County employees will not be allowed to use medical marijuana while working under a new policy being considered by officials.

The state will soon allow marijuana use via a prescription, but that won’t apply to county employees who work under a zero tolerance policy, which includes termination if caught.

The new law won’t change current practice.

Commissioners Alan Word, Lewis Hilkert and Brian Davis heard from JFS Director Fred Lord and County Prosecutor Katie Middleton to discuss the proposed changes.

The policy should read the same as current rules which demand a drug-free workplace and zero tolerance, Middleton said. No one will be exempted from the policy.

Training will be offered to department heads to teach them how to identify when someone is using marijuana. Despite the change in the state law, the county will still follow federal laws which prohibit the use of marijuana.

A resolution approving the new policy will come for a vote a later date.

The commissioners were also updated on the current status of the Northwest Water District. Board President Brian Davis wanted a general conversation and convened several officials.

According to Davis, the county has spent $95,000 year to date on the operation. Davis wanted to know if the operator was ready to run things on his own so the county could sever the contract with AOP.

Cameron Baer said he had a Class I license, but was also working part-time for AOP so he could have liability coverage. He has also been paid by the Water District.

For Davis, it’s a matter of reducing costs until the site is developed. Pilot, which owns the site, is not expecting to build on the property for many years, Davis said.

In the meantime, Flying J is making interest payments on the $2 million loan for the water district.
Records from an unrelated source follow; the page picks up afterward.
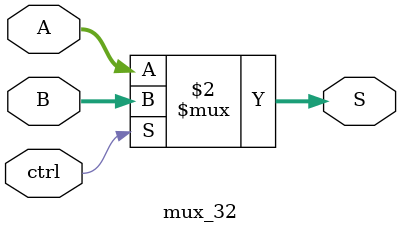
<source format=v>
`timescale 1ns / 1ps
module mux_32(
           input wire[31:0] A,B,
			  output wire[31:0] S,
			  input wire ctrl
    );

assign S = (ctrl==0)?A:B;

endmodule


</source>
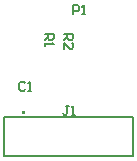
<source format=gto>
G04*
G04 #@! TF.GenerationSoftware,Altium Limited,Altium Designer,24.1.2 (44)*
G04*
G04 Layer_Color=65535*
%FSLAX25Y25*%
%MOIN*%
G70*
G04*
G04 #@! TF.SameCoordinates,65BFF3FE-7942-4149-9377-A7B4CFA7E9D2*
G04*
G04*
G04 #@! TF.FilePolarity,Positive*
G04*
G01*
G75*
%ADD10C,0.00500*%
%ADD11C,0.00800*%
G36*
X123386Y416555D02*
X124567D01*
X124567Y417736D01*
X123386D01*
Y416555D01*
D02*
G37*
D10*
X117476Y402555D02*
Y415555D01*
X160476Y402555D02*
Y415555D01*
X117476Y402555D02*
X160476Y402555D01*
X117476Y415555D02*
X160476Y415555D01*
D11*
X139000Y419499D02*
X138000D01*
X138500D01*
Y417000D01*
X138000Y416501D01*
X137501D01*
X137001Y417000D01*
X140000Y416501D02*
X140999D01*
X140499D01*
Y419499D01*
X140000Y419000D01*
X124500Y427000D02*
X124000Y427499D01*
X123001D01*
X122501Y427000D01*
Y425000D01*
X123001Y424501D01*
X124000D01*
X124500Y425000D01*
X125500Y424501D02*
X126499D01*
X125999D01*
Y427499D01*
X125500Y427000D01*
X140501Y450000D02*
Y452999D01*
X142000D01*
X142500Y452500D01*
Y451500D01*
X142000Y451000D01*
X140501D01*
X143500Y450000D02*
X144499D01*
X144000D01*
Y452999D01*
X143500Y452500D01*
X137501Y443499D02*
X140499D01*
Y442000D01*
X140000Y441500D01*
X139000D01*
X138500Y442000D01*
Y443499D01*
Y442499D02*
X137501Y441500D01*
Y438501D02*
Y440500D01*
X139500Y438501D01*
X140000D01*
X140499Y439001D01*
Y440000D01*
X140000Y440500D01*
X131000Y443499D02*
X134000D01*
Y442000D01*
X133500Y441500D01*
X132500D01*
X132000Y442000D01*
Y443499D01*
Y442500D02*
X131000Y441500D01*
Y440500D02*
Y439501D01*
Y440000D01*
X134000D01*
X133500Y440500D01*
M02*

</source>
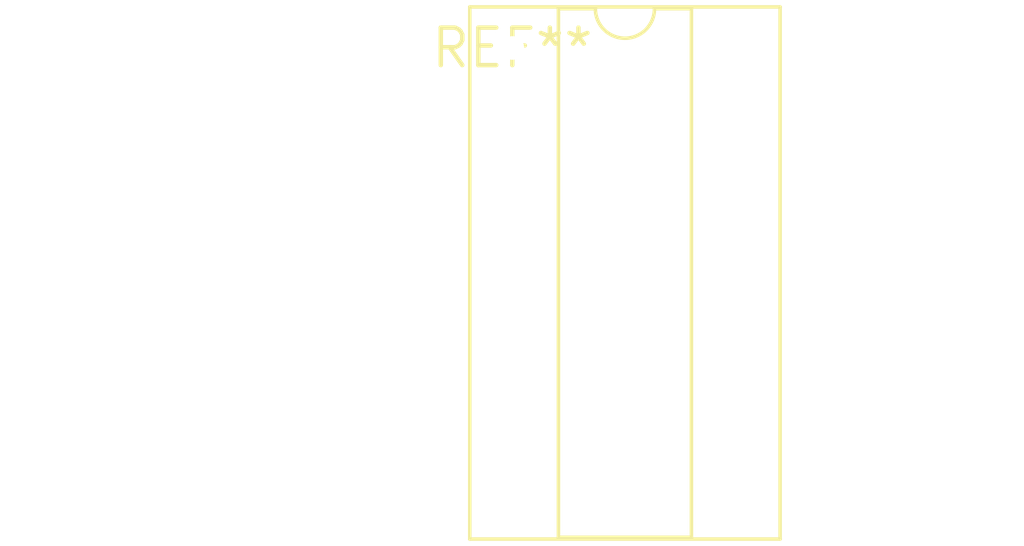
<source format=kicad_pcb>
(kicad_pcb (version 20240108) (generator pcbnew)

  (general
    (thickness 1.6)
  )

  (paper "A4")
  (layers
    (0 "F.Cu" signal)
    (31 "B.Cu" signal)
    (32 "B.Adhes" user "B.Adhesive")
    (33 "F.Adhes" user "F.Adhesive")
    (34 "B.Paste" user)
    (35 "F.Paste" user)
    (36 "B.SilkS" user "B.Silkscreen")
    (37 "F.SilkS" user "F.Silkscreen")
    (38 "B.Mask" user)
    (39 "F.Mask" user)
    (40 "Dwgs.User" user "User.Drawings")
    (41 "Cmts.User" user "User.Comments")
    (42 "Eco1.User" user "User.Eco1")
    (43 "Eco2.User" user "User.Eco2")
    (44 "Edge.Cuts" user)
    (45 "Margin" user)
    (46 "B.CrtYd" user "B.Courtyard")
    (47 "F.CrtYd" user "F.Courtyard")
    (48 "B.Fab" user)
    (49 "F.Fab" user)
    (50 "User.1" user)
    (51 "User.2" user)
    (52 "User.3" user)
    (53 "User.4" user)
    (54 "User.5" user)
    (55 "User.6" user)
    (56 "User.7" user)
    (57 "User.8" user)
    (58 "User.9" user)
  )

  (setup
    (pad_to_mask_clearance 0)
    (pcbplotparams
      (layerselection 0x00010fc_ffffffff)
      (plot_on_all_layers_selection 0x0000000_00000000)
      (disableapertmacros false)
      (usegerberextensions false)
      (usegerberattributes false)
      (usegerberadvancedattributes false)
      (creategerberjobfile false)
      (dashed_line_dash_ratio 12.000000)
      (dashed_line_gap_ratio 3.000000)
      (svgprecision 4)
      (plotframeref false)
      (viasonmask false)
      (mode 1)
      (useauxorigin false)
      (hpglpennumber 1)
      (hpglpenspeed 20)
      (hpglpendiameter 15.000000)
      (dxfpolygonmode false)
      (dxfimperialunits false)
      (dxfusepcbnewfont false)
      (psnegative false)
      (psa4output false)
      (plotreference false)
      (plotvalue false)
      (plotinvisibletext false)
      (sketchpadsonfab false)
      (subtractmaskfromsilk false)
      (outputformat 1)
      (mirror false)
      (drillshape 1)
      (scaleselection 1)
      (outputdirectory "")
    )
  )

  (net 0 "")

  (footprint "DIP-14_W7.62mm_Socket_LongPads" (layer "F.Cu") (at 0 0))

)

</source>
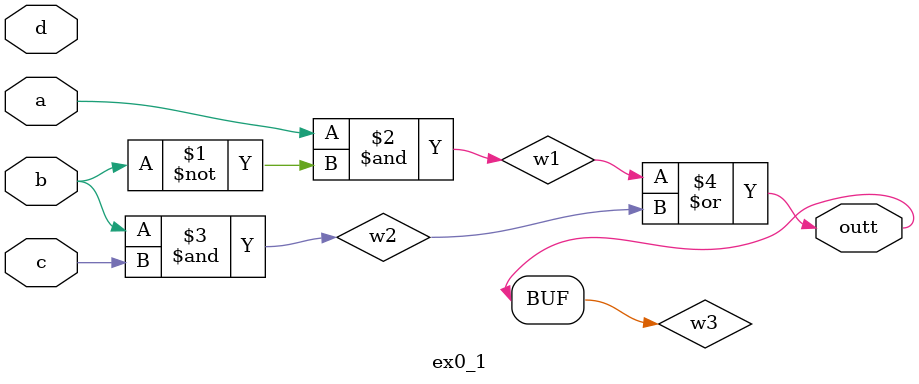
<source format=v>
module ex0_1 (a, b, c, d, outt);
  input a, b, c, d;
  output wire outt; // Changed to output wire

  // Declaração dos fios
  wire w1, w2, w3;

  // Lógica combinacional
  assign w1 = a & ~b;
  assign w2 = b & c;
  assign w3 = w1 | w2;

  // Lógica sequencial (se necessário)
 

  // Atribuição final à saída
  assign outt = w3; // Assuming w3 is the final result

endmodule
</source>
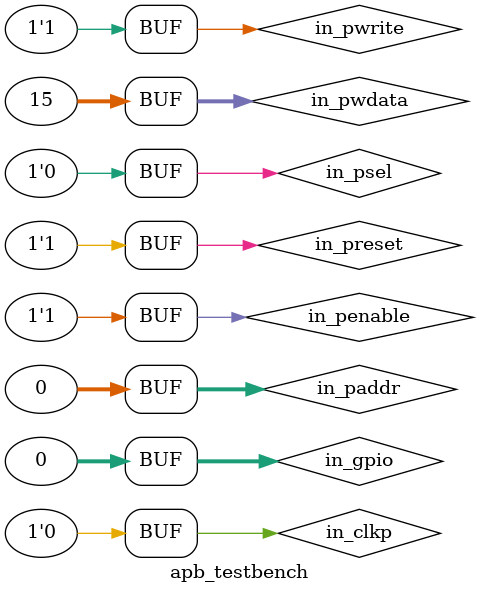
<source format=v>
module apb_testbench();

reg in_clkp, in_preset, in_psel, in_pwrite, in_penable;
reg [31:0] in_paddr, in_pwdata, in_gpio;

wire [31:0] out_prdata, out_gpio;

APB_GPIO apb (.iPCLK (in_clkp),
            .iPRESETn (in_preset),
            .iPSEL (in_psel),
            .iPWRITE (in_pwrite),
            .iPENABLE (in_penable),
            .iPADDR (in_paddr),
            .iPWDATA (in_pwdata),
            .iGPIOin (in_gpio),

            .oPRDATA (out_prdata),
            .oGPIOout (out_gpio)
            );

initial
begin

//cycle 0

in_preset = 1;
in_psel = 0;
in_pwrite = 0;
in_penable = 0;
in_paddr = 0;
in_pwdata = 0;
in_gpio = 0; 
in_clkp = 0; #10;
in_clkp = 1; #10;
in_clkp = 0; #10;


in_preset = 0;
in_clkp = 1; #10;
in_clkp = 0; #10;

in_preset = 1;
in_clkp = 1; #10;
in_clkp = 0; #10;

in_clkp = 1; #10;
in_clkp = 0; #10;

in_pwrite = 1;
in_clkp = 1; #10;
in_clkp = 0;#10;

in_penable = 1;
in_pwdata = 32'h0000000F;
in_clkp = 1; #10;
in_clkp = 0; #10;

in_paddr = 32'h00000004;
in_clkp = 1; #10;
in_clkp = 0; #10;

in_paddr = 32'h00000008;
in_clkp = 1; #10;
in_clkp = 0; #10;

in_paddr = 32'h0000000C;
in_clkp = 1; #10;
in_clkp = 0; #10;

in_paddr = 0;
in_clkp = 1; #10;
in_clkp = 0; #10;

in_clkp = 1; #10;
in_clkp = 0; #10;

end
endmodule

</source>
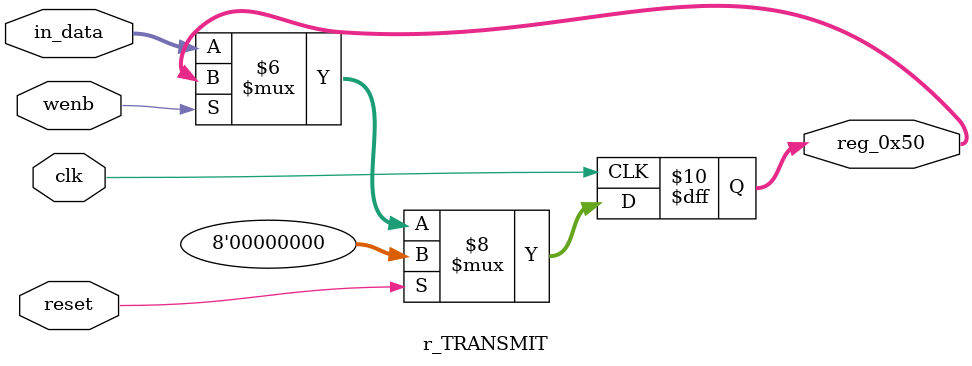
<source format=v>
module r_TRANSMIT(output reg [7:0] reg_0x50, input wire reset, input wire wenb, input wire [7:0] in_data, input wire clk);
	always@(posedge clk)
	begin
		if(reset==0) begin
			if(wenb==0)
				reg_0x50<=in_data;
			else
				reg_0x50<=reg_0x50;
		end
		else
			reg_0x50<=8'h00;
	end
endmodule
</source>
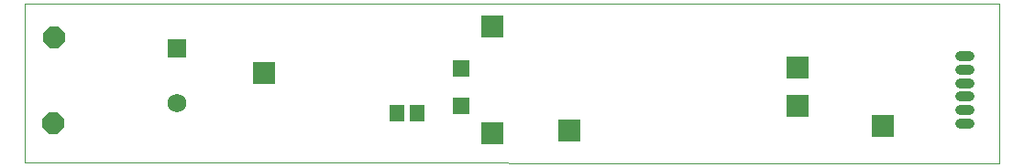
<source format=gts>
G75*
G70*
%OFA0B0*%
%FSLAX24Y24*%
%IPPOS*%
%LPD*%
%AMOC8*
5,1,8,0,0,1.08239X$1,22.5*
%
%ADD10C,0.0000*%
%ADD11C,0.0357*%
%ADD12R,0.0631X0.0631*%
%ADD13R,0.0552X0.0631*%
%ADD14C,0.0690*%
%ADD15R,0.0690X0.0690*%
%ADD16OC8,0.0800*%
%ADD17R,0.0808X0.0808*%
D10*
X000254Y000496D02*
X000254Y006301D01*
X035707Y006286D01*
X035707Y000480D01*
X000254Y000496D01*
D11*
X034277Y001937D02*
X034594Y001937D01*
X034594Y002429D02*
X034277Y002429D01*
X034277Y002921D02*
X034594Y002921D01*
X034594Y003413D02*
X034277Y003413D01*
X034277Y003906D02*
X034594Y003906D01*
X034594Y004398D02*
X034277Y004398D01*
D12*
X016123Y003930D03*
X016123Y002552D03*
D13*
X014548Y002290D03*
X013800Y002290D03*
D14*
X005786Y002680D03*
D15*
X005786Y004680D03*
D16*
X001325Y005075D03*
X001293Y001932D03*
D17*
X008974Y003780D03*
X017274Y005480D03*
X028374Y003980D03*
X028374Y002580D03*
X031474Y001830D03*
X020074Y001680D03*
X017274Y001580D03*
M02*

</source>
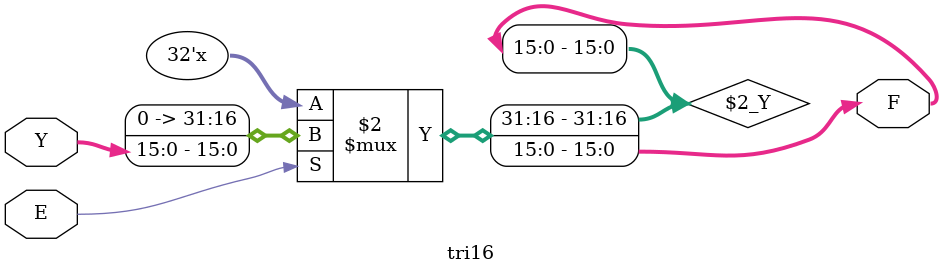
<source format=v>
module tri16 (Y, E, F);
 
	input [15:0] Y; 
	input E;
	output wire [15:0] F;
	
	assign F=E?Y:'bz;
	
endmodule
</source>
There will be some investigation into the benefits of creating a Tax Increment Financing Authority if and when development comes. While Flying J is making payments now, if the site is developed the county has to pay back all the money paid into it by the company.

In other news:
The board approved the transition of Michael Levy from trainee to full-time 911 Emergency Telecommunicator.

Approved advertising for sealed bids for the Dunham Estate Sanitary Sewer Improvements project. The bids will be opened at 10:30 a.m., Sept. 12.